### [DATA EXCERPTS]
- - -

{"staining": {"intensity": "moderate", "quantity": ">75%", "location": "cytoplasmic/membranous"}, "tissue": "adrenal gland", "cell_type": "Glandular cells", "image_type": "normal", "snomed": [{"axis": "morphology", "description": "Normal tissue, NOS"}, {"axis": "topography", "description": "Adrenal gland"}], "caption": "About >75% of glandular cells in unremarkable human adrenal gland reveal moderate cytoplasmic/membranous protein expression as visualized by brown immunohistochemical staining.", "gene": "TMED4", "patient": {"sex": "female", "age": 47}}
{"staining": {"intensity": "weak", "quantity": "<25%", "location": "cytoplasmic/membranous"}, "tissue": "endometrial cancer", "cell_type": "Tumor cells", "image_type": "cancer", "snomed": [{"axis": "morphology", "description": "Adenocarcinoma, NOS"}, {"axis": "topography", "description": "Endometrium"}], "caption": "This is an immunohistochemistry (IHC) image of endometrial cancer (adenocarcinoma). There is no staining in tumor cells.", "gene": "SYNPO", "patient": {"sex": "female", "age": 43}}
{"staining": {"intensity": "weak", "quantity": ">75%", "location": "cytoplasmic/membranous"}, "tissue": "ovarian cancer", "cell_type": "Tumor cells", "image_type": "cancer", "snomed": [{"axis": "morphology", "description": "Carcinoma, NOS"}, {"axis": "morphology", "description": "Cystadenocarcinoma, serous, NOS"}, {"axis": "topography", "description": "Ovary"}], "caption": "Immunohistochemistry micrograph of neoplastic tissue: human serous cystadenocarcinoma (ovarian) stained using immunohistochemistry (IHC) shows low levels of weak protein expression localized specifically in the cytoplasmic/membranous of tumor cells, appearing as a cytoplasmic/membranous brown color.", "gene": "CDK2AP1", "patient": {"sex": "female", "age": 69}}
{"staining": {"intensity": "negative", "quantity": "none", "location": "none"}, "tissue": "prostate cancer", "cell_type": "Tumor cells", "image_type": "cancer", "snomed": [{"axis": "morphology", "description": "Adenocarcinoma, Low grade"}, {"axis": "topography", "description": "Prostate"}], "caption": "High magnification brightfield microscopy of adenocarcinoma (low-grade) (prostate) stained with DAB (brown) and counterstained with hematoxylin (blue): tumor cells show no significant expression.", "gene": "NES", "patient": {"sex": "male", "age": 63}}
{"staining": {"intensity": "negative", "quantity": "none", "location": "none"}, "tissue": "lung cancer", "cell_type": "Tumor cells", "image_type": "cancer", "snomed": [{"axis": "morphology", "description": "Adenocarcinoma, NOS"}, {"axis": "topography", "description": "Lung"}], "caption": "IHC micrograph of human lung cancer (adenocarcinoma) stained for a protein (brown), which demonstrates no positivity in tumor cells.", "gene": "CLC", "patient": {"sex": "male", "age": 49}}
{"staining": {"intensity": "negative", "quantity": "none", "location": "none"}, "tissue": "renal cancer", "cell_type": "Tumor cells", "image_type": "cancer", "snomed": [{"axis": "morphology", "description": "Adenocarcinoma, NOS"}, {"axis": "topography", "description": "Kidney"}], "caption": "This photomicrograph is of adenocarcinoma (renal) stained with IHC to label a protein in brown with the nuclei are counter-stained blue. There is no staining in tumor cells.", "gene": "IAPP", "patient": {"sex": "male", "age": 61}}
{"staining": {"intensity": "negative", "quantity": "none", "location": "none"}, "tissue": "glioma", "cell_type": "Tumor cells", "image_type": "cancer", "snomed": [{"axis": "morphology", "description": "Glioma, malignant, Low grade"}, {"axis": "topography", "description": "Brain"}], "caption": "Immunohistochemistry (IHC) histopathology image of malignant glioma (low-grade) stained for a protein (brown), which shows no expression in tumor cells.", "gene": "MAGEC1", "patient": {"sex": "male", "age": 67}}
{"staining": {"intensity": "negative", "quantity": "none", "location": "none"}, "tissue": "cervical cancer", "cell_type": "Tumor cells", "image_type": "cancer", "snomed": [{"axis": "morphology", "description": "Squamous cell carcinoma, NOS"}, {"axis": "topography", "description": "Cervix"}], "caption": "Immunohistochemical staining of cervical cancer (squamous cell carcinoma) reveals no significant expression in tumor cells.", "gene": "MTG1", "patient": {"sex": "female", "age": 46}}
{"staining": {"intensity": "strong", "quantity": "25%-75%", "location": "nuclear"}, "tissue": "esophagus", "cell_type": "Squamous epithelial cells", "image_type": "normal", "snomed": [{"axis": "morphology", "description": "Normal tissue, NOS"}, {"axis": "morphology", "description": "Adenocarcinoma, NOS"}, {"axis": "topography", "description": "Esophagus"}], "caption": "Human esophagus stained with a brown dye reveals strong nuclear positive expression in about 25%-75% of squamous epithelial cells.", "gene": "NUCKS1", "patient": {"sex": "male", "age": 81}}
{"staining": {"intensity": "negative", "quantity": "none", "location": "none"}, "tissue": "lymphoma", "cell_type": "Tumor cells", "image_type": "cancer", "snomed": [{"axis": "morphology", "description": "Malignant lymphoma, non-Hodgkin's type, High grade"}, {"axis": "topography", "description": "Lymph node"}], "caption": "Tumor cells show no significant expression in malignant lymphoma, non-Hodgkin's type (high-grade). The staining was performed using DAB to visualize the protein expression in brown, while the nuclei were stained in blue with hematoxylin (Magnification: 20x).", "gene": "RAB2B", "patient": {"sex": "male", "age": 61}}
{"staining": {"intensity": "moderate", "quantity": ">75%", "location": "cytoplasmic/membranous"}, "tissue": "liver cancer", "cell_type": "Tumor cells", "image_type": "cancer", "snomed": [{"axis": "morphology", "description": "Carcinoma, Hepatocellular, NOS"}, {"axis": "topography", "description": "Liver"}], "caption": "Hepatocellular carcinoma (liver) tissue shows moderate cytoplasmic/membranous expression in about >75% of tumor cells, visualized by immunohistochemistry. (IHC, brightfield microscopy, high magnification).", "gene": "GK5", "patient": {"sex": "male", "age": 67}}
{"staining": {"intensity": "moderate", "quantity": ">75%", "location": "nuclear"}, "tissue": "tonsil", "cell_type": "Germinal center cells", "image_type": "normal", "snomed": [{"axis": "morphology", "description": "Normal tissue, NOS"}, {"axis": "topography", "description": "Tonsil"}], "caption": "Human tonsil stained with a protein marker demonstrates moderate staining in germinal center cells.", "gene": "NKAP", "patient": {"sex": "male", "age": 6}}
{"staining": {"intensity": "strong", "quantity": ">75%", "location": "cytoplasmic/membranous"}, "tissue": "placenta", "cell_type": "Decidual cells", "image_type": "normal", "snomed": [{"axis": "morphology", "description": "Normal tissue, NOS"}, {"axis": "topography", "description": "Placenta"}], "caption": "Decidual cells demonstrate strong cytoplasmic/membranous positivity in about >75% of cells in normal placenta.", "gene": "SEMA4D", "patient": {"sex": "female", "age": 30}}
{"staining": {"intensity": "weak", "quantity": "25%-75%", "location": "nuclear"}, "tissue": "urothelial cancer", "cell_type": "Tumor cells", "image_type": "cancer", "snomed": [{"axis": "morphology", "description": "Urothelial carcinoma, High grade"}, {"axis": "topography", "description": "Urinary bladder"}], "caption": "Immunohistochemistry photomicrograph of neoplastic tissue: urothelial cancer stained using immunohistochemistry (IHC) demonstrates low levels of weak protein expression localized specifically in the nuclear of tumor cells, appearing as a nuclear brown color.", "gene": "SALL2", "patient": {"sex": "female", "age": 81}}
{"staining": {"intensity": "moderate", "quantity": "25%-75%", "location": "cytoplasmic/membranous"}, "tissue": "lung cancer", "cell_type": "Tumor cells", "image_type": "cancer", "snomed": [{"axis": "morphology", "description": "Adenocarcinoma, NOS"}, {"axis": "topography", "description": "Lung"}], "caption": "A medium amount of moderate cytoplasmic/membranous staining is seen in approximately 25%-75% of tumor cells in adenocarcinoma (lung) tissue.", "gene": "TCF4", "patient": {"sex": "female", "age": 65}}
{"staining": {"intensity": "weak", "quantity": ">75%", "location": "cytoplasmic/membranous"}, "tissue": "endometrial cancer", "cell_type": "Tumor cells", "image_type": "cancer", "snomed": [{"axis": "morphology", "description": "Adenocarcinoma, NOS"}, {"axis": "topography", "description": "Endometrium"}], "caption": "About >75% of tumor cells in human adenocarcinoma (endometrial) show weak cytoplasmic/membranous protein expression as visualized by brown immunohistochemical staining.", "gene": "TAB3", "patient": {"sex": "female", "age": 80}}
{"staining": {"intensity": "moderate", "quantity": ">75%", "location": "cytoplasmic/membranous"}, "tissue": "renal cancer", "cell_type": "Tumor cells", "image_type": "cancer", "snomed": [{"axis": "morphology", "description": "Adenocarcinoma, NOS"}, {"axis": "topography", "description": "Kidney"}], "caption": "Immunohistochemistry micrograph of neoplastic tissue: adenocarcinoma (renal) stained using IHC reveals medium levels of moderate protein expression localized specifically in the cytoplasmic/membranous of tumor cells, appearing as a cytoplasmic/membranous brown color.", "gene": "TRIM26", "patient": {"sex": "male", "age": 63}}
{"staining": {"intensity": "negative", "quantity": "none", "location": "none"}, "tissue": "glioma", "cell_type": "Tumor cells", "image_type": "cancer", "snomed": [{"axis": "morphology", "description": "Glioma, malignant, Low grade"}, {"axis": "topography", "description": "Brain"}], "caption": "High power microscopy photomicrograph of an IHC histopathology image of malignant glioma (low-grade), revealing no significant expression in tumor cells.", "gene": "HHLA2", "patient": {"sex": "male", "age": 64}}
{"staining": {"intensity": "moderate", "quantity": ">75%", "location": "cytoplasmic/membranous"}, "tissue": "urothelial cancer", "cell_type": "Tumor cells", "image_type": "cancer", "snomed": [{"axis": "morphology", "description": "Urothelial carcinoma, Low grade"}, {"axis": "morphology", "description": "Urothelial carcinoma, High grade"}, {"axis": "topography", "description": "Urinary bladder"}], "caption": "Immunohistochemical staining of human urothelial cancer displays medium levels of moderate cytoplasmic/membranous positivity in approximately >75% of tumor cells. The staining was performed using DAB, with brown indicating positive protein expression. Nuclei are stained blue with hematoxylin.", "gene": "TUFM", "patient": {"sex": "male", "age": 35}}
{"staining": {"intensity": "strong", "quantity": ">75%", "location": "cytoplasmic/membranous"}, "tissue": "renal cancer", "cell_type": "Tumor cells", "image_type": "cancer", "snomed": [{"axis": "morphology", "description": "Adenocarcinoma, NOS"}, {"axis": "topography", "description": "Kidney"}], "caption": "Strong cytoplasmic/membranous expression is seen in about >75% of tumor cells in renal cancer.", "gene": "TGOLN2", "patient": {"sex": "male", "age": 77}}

- - -

### [WHAT YOU HAVE TO DO]
Working from the data above, extract solely the lines from the one containing "medium amount of" through the one containing "cells in human", exactly as they appear, both included.

### [ANSWER AREA]
{"staining": {"intensity": "moderate", "quantity": "25%-75%", "location": "cytoplasmic/membranous"}, "tissue": "lung cancer", "cell_type": "Tumor cells", "image_type": "cancer", "snomed": [{"axis": "morphology", "description": "Adenocarcinoma, NOS"}, {"axis": "topography", "description": "Lung"}], "caption": "A medium amount of moderate cytoplasmic/membranous staining is seen in approximately 25%-75% of tumor cells in adenocarcinoma (lung) tissue.", "gene": "TCF4", "patient": {"sex": "female", "age": 65}}
{"staining": {"intensity": "weak", "quantity": ">75%", "location": "cytoplasmic/membranous"}, "tissue": "endometrial cancer", "cell_type": "Tumor cells", "image_type": "cancer", "snomed": [{"axis": "morphology", "description": "Adenocarcinoma, NOS"}, {"axis": "topography", "description": "Endometrium"}], "caption": "About >75% of tumor cells in human adenocarcinoma (endometrial) show weak cytoplasmic/membranous protein expression as visualized by brown immunohistochemical staining.", "gene": "TAB3", "patient": {"sex": "female", "age": 80}}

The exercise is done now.